__BACAAN PILIHAN__.
·····

TEKNIK PERSIDANGAN
Pada dasarnya, ada empat tahapan yang dapat
dilalui dalam sebuah persidangan/ diskusi agar menghasilkan kesimpulan atau
keputusan antara lain adalah :
1.
Tahapan
Ide Atau Gagasan.
Agar jelas apa yang
hendak dibicarakan, seorang pimpinan diskusi atau sidang harus menjelaskan
terlebih dahulu persoalan yang sesungguhnya yang akan dibahas, dilengkapi
dengan beberapa pemecahanya sebagai gagasan awal yang ditawarkan. Agar lebih
dapat dihayati oleh peserta rapat atau diskusi, biasanya akan lebih baik
peserta diberi Draft atau Makalah atau Rencana Keputusan. Meskipun demikian,
penjelasan lisan tetap dibutuhkan, sebab ada orang yang lebih senang
mendengarkan daripada membaca.
2.

·····

__DATA YANG DITAMPILKAN__.

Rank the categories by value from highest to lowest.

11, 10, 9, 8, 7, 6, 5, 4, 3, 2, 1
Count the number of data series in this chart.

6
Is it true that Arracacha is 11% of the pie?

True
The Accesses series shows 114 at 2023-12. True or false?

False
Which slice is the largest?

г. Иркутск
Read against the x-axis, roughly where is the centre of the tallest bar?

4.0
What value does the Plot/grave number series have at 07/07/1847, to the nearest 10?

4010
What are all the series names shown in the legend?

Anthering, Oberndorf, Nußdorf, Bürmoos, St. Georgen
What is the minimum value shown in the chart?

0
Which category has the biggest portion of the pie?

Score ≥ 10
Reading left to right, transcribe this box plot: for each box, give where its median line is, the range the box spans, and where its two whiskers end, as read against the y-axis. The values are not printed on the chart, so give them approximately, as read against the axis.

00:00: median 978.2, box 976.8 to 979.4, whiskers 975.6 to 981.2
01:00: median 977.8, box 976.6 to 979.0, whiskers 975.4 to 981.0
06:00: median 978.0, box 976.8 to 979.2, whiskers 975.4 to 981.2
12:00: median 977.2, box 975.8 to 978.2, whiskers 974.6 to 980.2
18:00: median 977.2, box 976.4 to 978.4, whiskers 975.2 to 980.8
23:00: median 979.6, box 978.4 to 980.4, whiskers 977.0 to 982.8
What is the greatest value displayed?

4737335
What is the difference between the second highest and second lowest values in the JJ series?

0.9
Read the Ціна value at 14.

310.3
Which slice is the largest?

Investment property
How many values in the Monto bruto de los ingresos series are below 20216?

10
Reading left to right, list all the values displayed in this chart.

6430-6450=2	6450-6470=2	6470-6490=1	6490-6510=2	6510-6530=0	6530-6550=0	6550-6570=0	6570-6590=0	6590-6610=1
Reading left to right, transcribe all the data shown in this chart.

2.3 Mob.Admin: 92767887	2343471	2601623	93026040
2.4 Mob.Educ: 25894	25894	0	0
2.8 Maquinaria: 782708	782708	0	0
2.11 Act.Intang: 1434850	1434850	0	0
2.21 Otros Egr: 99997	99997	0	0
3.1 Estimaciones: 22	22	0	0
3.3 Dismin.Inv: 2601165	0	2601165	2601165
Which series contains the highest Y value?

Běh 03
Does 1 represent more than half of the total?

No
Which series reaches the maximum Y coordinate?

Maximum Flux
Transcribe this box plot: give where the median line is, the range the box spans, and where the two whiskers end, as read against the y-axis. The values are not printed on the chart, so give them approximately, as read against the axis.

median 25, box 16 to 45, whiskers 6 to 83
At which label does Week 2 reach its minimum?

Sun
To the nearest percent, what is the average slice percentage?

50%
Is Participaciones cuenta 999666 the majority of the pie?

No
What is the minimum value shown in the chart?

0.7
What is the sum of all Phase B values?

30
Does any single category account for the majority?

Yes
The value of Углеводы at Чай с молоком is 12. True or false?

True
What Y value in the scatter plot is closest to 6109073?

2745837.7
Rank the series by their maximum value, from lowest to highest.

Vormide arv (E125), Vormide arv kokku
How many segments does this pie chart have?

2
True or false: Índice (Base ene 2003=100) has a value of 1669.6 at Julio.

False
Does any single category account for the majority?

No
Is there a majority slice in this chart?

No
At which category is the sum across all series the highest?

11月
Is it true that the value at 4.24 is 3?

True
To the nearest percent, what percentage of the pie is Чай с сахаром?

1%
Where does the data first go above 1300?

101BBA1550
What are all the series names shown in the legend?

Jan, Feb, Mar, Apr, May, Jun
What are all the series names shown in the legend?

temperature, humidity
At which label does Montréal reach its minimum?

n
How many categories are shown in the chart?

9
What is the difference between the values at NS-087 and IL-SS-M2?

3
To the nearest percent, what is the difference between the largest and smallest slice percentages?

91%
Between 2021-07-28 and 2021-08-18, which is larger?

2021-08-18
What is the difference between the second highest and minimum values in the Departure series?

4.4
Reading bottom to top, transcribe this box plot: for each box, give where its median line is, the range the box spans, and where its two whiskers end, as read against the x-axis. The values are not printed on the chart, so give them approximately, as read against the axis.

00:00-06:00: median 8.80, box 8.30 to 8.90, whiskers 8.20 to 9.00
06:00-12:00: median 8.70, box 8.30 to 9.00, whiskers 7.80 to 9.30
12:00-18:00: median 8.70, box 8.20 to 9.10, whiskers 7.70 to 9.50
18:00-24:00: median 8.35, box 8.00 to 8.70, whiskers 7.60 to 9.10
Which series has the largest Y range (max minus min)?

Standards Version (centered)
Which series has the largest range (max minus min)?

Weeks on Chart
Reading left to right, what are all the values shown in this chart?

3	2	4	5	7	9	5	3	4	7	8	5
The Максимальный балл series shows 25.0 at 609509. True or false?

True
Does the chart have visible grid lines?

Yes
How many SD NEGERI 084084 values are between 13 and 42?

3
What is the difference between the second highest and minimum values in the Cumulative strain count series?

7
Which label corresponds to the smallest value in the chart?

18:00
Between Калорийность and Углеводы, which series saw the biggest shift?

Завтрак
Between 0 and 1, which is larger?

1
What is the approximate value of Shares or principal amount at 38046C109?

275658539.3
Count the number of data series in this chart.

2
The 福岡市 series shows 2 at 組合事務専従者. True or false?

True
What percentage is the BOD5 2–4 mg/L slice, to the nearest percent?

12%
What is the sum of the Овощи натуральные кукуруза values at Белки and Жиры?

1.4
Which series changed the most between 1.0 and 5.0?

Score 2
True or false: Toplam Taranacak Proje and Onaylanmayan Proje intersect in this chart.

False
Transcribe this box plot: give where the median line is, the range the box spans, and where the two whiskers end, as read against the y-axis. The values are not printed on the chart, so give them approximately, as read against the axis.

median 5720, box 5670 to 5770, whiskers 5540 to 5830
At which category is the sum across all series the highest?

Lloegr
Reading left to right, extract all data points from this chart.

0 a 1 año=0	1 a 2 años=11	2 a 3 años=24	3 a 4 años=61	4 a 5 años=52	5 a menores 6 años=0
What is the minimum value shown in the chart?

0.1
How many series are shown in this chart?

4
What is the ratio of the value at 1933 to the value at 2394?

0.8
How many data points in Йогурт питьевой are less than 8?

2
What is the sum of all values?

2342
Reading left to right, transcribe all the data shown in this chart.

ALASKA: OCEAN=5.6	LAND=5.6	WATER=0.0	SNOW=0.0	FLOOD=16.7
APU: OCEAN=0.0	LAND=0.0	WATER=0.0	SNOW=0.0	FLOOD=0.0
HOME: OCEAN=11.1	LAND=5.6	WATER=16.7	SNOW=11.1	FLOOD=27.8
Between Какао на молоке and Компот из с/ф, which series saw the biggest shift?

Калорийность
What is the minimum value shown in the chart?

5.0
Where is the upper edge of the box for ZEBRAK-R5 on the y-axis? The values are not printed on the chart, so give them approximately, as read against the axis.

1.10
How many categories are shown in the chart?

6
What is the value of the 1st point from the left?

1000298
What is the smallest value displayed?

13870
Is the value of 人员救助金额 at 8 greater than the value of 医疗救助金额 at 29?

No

·····

__YANG PERLU DIKERJAKAN__.
(A) Salin dengan tepat bagian bacaan tentang teknik persidangan, mulai dari "Agar jelas apa" dan berakhir pada "mendengarkan daripada membaca.".
(B) Jawablah pertanyaan berikut berdasarkan bacaan tentang teknik persidangan.
(i) Berapa tahapan yang dapat dilalui dalam sebuah persidangan atau diskusi agar menghasilkan kesimpulan atau keputusan?
(ii) Apa yang harus dijelaskan terlebih dahulu oleh pimpinan diskusi atau sidang?
(iii) Mengapa penjelasan lisan tetap dibutuhkan meskipun peserta sudah diberi draf, makalah, atau rencana keputusan?

__JAWABAN TIAP BUTIR__.
(A)
Agar jelas apa yang
hendak dibicarakan, seorang pimpinan diskusi atau sidang harus menjelaskan
terlebih dahulu persoalan yang sesungguhnya yang akan dibahas, dilengkapi
dengan beberapa pemecahanya sebagai gagasan awal yang ditawarkan. Agar lebih
dapat dihayati oleh peserta rapat atau diskusi, biasanya akan lebih baik
peserta diberi Draft atau Makalah atau Rencana Keputusan. Meskipun demikian,
penjelasan lisan tetap dibutuhkan, sebab ada orang yang lebih senang
mendengarkan daripada membaca.

(B)
(i) Empat tahapan.
(ii) Persoalan sesungguhnya yang akan dibahas, dilengkapi dengan beberapa pemecahannya sebagai gagasan awal yang ditawarkan.
(iii) Sebab ada orang yang lebih senang mendengarkan daripada membaca.